Authority Marketing for professional service providers

New Laws about Mobile Marketing - Do Read This Before Beginning a Mobile Marketing Campaign!

Can you afford a $16,000 MINIMUM expense because you haven't been made aware of a federal law that went into effect on October 16th? Probably not!

My exposure with this came from an email labeled "URGENT" from one of the mobile newsletters I subscribe to. NOTE: I am not an attorney and am only reporting information as I understood it about new laws put in place by the FCC and the FTC - because I don't want you to innocently make yourself vulnerable to massive penalties. This news came to me from the Mobile Marketing Watch, in the form of a video. According to the speakers, some who were attorneys:

These changes come because the TCPA (Telephone Consumer Protection Act) has been extended to cell phone usage.   My understanding is that this act was put into place in about 1991 to squelch dinner-hour calls from telephone marketers. The Do-Not Call Registry was formed from this development, as I understand.

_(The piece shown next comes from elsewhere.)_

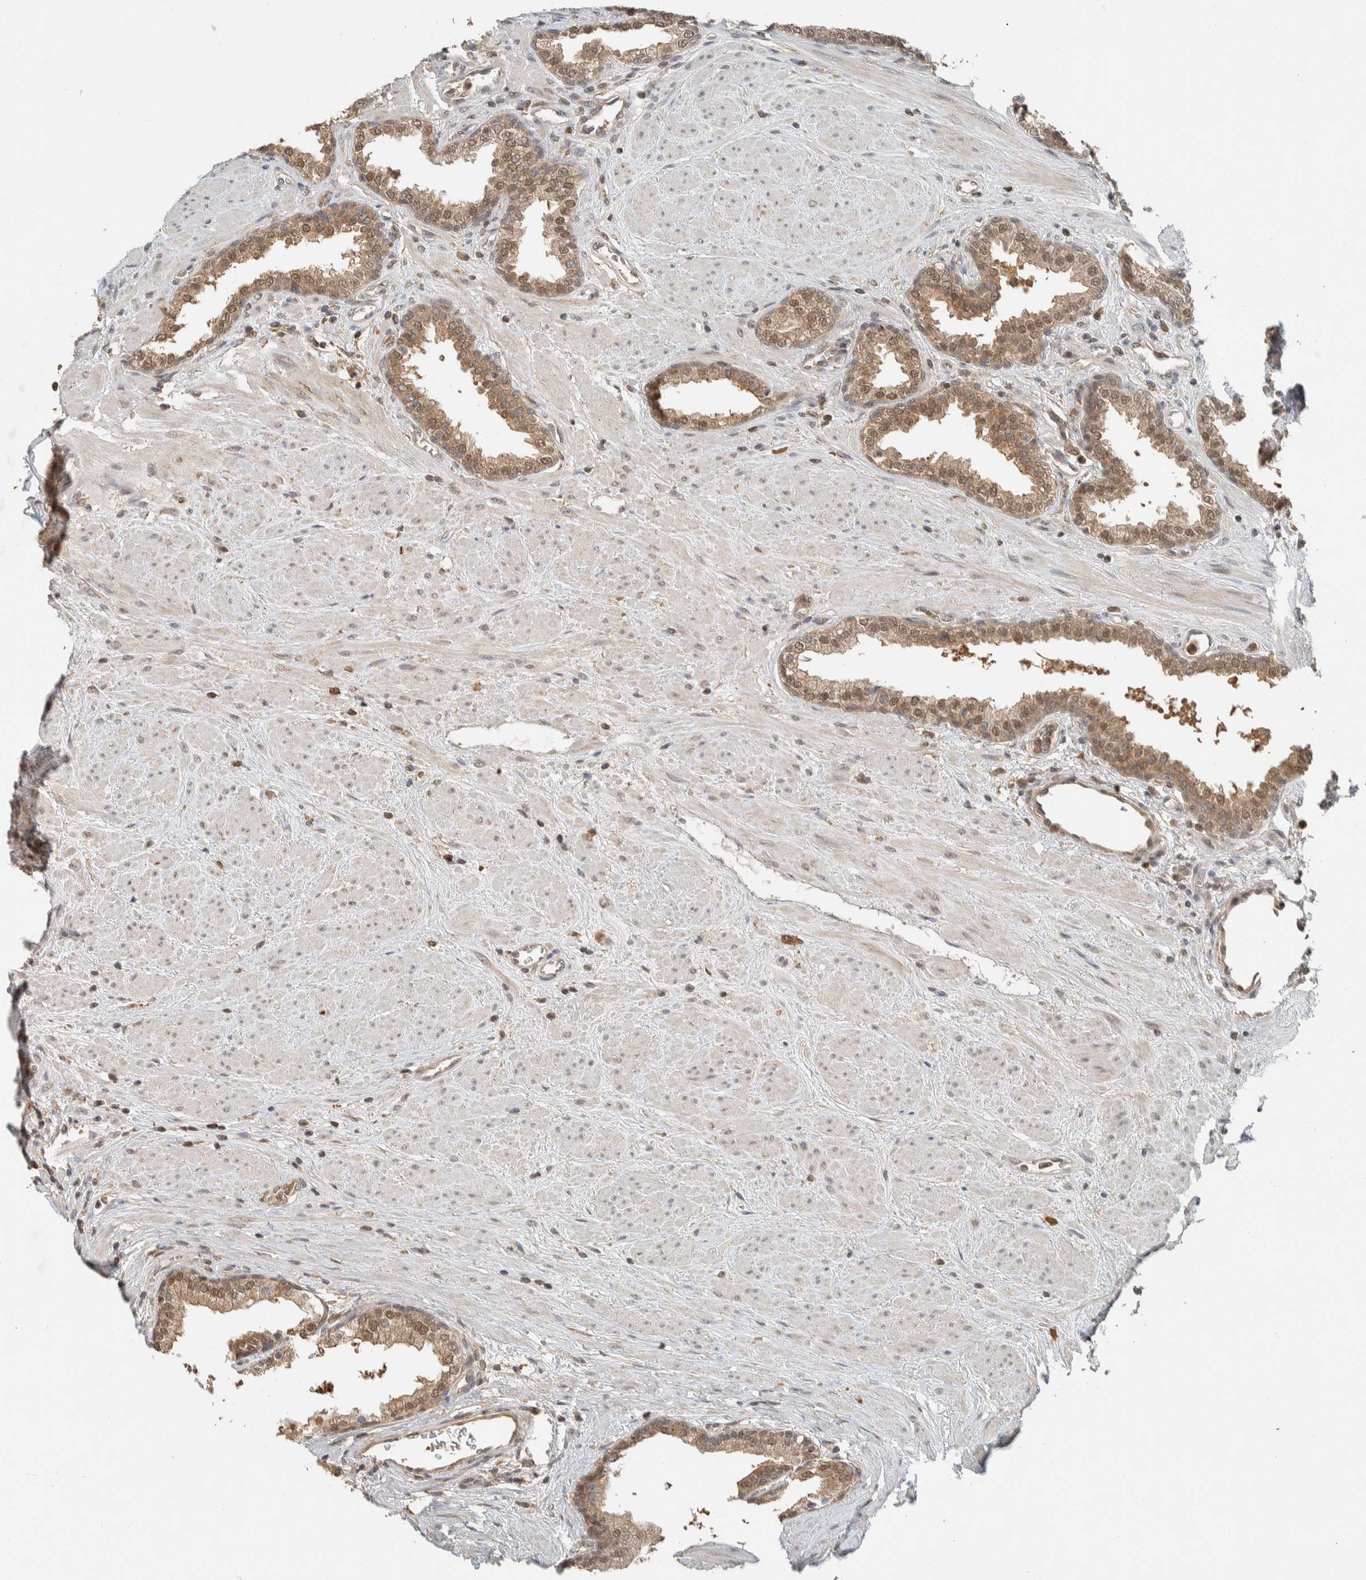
{"staining": {"intensity": "moderate", "quantity": ">75%", "location": "cytoplasmic/membranous,nuclear"}, "tissue": "prostate", "cell_type": "Glandular cells", "image_type": "normal", "snomed": [{"axis": "morphology", "description": "Normal tissue, NOS"}, {"axis": "topography", "description": "Prostate"}], "caption": "A photomicrograph of prostate stained for a protein displays moderate cytoplasmic/membranous,nuclear brown staining in glandular cells.", "gene": "ZNF567", "patient": {"sex": "male", "age": 51}}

For businesses, the bottom line is that before sending text messages to customers, you must be very thorough and detailed about getting their written approval before sending messages out to them. You must keep proof of this approval for four years.The video revealed that the FTC and FCC reported receiving many complaints each month! If this is true, it must mean that many, many businesses either do not know about, or simply don't follow the regulations and best practices set forth by the CTIA and the global Mobile Marketing Association. These rules are explained in this article. For your convenience, I've repeated a synopsis below:

  • Inform customer of the number of messages they can expect to receive each month (3-5 recommended)
  • Inform them that "Message and Data Rates May Apply"
  • Let them know how to unsubscribe if they no longer want to receive your messages-STOP to Stop
  • Tell them how to get Help - "Text HELP for Help"
  • Terms and Conditions may Apply
  • Link to Privacy Policy
  • Of course, each message should also tell who the message is from- just like when you telephone someone and immediately introduce yourself as, "Hello, this is John Smith from ABC Widgets"

According to the video, the FTC has initiated about 100 enforcement actions against 300 companies and 200 individuals. The FCC has recently issued hundreds of  citations and penalty notices. Both agencies, according to these spokemen can by law issue maximum penalties of $16,000 per violation PER message!

So, if you decide to start a mobile marketing campaign, follow these laws to remain safe.

It is surprising to me that I've not seen this development in every online blog and website about mobile marketing because of how businesses could be affected by financial penalties they haven't learned about. However, a standard mobile marketing platform does document opted in mobile marketing subscribers already. Perhaps a business may fail to save this information if changing platforms or for some other reason, but since you've gone to the effort to become informed, you won't make that mistake!

Below are my notes that describe a statement you can include in a "conspicuous location" on or near your mobile marketing invitation - these are my notes from the video and to the best of my knowledge they are accurate and as complete as possible:

For an online invitation, an unchecked box was suggested - the customer should check that.

"I hereby consent to receive SMS messages from (or on behalf of) (your business name) at the cell number I provided above. I understand that this concent is not a condition of an agreement to purchase". 

Frankly, the amounts cited as settled upon by several large corporations scared me to death $47 Million and up.

Again, note that I am not an attorney, and am passing on information gained from a source I recognize as credible and well informed. Regardless of these new laws, they do protect consumers from 'Spam', which we are all in favor of never committing. There are irreputable marketers who take any advantage possible, and they should be shut down. Reputable conscientious businesses and their customers can both still enjoy the benefits of mobile marketing! 

Everything we undertake does have rules, laws, or best practices applied, so this is not to imply that businesses should ignore the highly effective practice of mobile marketing.